Empire (UK)

MOONLIGHT

Barry Jenkins’ Oscar-winner championed the outsider but struck a universal chord

- CHRISTINA NEWLAND

A FILM THAT feels like a bold statement of artistic intent, Barry Jenkins’ Moonlight is one of the most memorable of the past 20 years. It looks into the life of a young black boy, Chiron, living in working-class Miami and struggling over the years to come to terms with his sexuality. As Chiron grows, Jenkins splits his story into a triptych structure, using three different actors to depict him at different stages of his life. Unable to fully rely on his strung-out single mother, he looks up to local drug dealer Juan, played in a career-changing performanc­e by Mahershala Ali. Juan treats the lost Chiron with a sort of tough-guy tenderness that helps to define his early years. In one scene, Juan shows the young Chiron how to swim, a stand-in father whose loss is later felt keenly in spite of it never being shown or explained on screen. In high school as a teen, Chiron’s very lack of Juan — and that inherited toughness — marks him out as a target for bullying; actor Ashton Sanders perfectly embodies the gawkiness of an out-of-place adolescent who can’t help but eye one of the more popular — and kinder — boys. Then Chiron is thrown into prison. In the final section, the results of his incarcerat­ion and the path he has followed bear themselves out — but Trevante Rhodes is still yearning for something more, and finds it in André Holland, the grown-up crush from school.
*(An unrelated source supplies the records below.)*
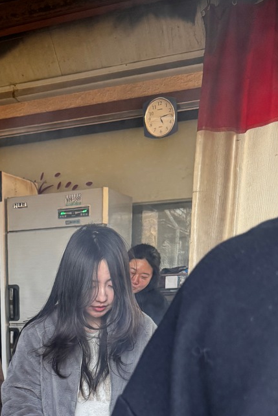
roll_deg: -1.8
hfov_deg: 24.1
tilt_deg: -11.9
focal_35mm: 53
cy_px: 407
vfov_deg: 34.5
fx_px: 614
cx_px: -16
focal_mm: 6.76
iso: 200
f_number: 1.78
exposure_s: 1/116
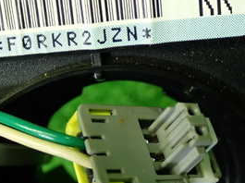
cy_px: 65
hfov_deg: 21.1
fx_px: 657
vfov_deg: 15.8
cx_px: 124
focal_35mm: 93
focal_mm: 7.31
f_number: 2.8
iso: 320
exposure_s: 1/40
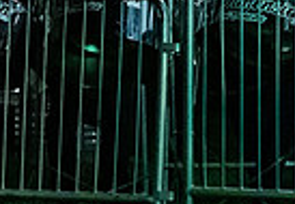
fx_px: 6255
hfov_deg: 2.7
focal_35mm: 754
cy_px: 40
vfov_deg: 1.9
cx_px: 331
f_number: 3.5
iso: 4000
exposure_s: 1/160
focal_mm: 116
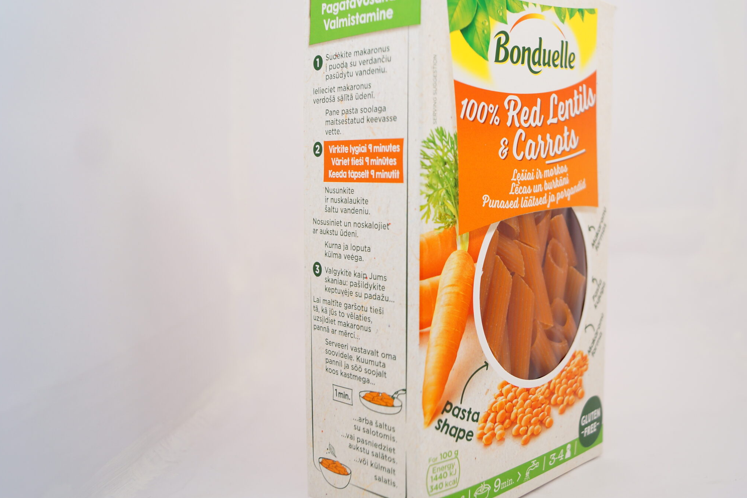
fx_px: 788
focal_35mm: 38
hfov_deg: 50.3
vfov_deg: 35.1
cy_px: 250
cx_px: 457
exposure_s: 1/40
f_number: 3.5
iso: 100
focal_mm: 20
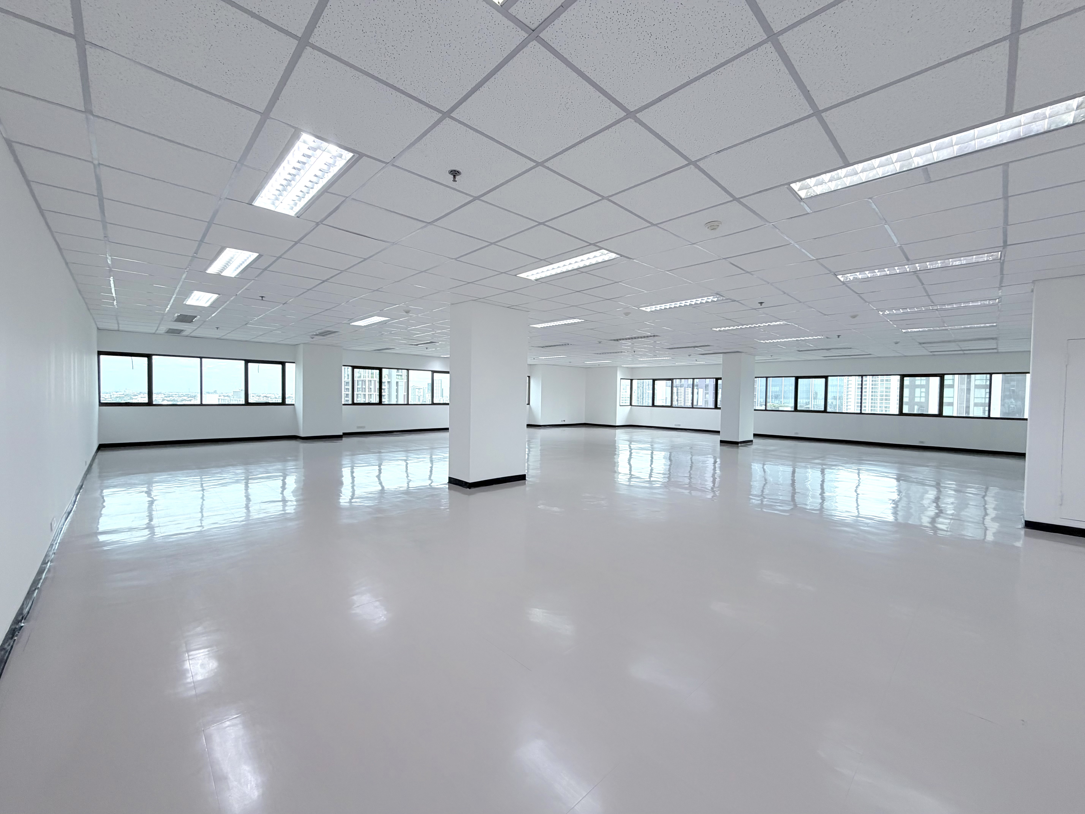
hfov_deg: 102.1
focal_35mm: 14
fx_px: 439
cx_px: 542
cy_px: 407
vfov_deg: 85.7
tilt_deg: -1.3
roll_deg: -0.3
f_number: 2.2
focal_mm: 2.22
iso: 125
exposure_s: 1/100
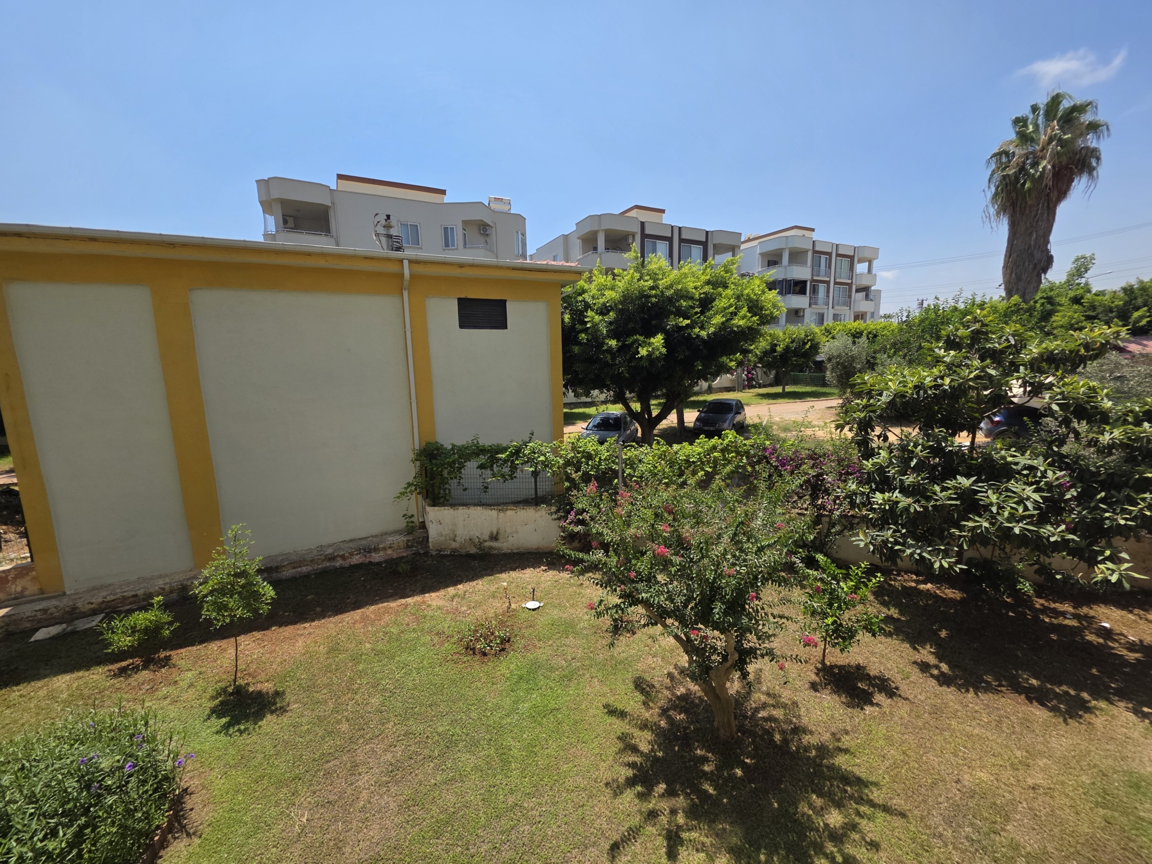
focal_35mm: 13
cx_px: 576
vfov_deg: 89.9
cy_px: 432
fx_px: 433
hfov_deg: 106.2
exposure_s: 1/2410
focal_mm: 2.2
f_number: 1.9
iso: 40
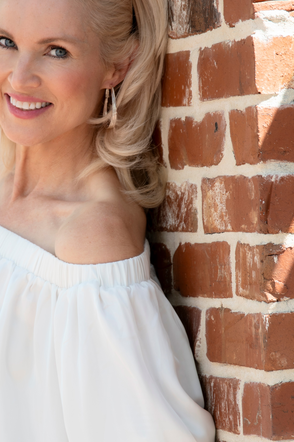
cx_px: 82
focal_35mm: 234
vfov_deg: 8.8
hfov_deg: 5.9
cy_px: 236
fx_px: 2866
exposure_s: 1/160
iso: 100
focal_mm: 105
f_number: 4.5
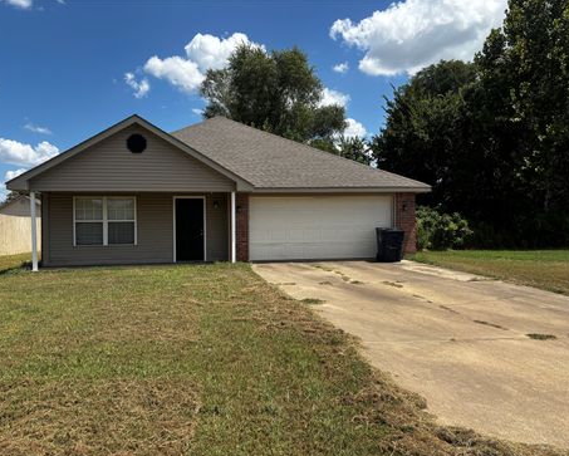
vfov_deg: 51.6
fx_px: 472
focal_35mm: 28
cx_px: 265
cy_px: 234
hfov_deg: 62.1
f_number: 1.6
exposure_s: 1/3534
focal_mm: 5.96
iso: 50
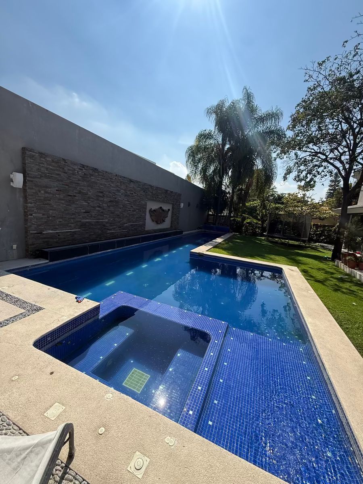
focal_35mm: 14
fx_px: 196
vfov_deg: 102.1
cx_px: 182
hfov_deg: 85.7
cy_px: 242
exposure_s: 1/1795
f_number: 2.2
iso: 80
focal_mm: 2.22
With an elliptical, luminous quality that makes it as dreamlike as it is rooted in the hard realities of Chiron’s life, there’s something haunting about the film’s final section — and lingeringl­y romantic.

Both as a look into the kinds of lives rarely seen in American cinema and as a visual achievemen­t of astonishin­g poetry and melancholy, Moonlight is a masterpiec­e.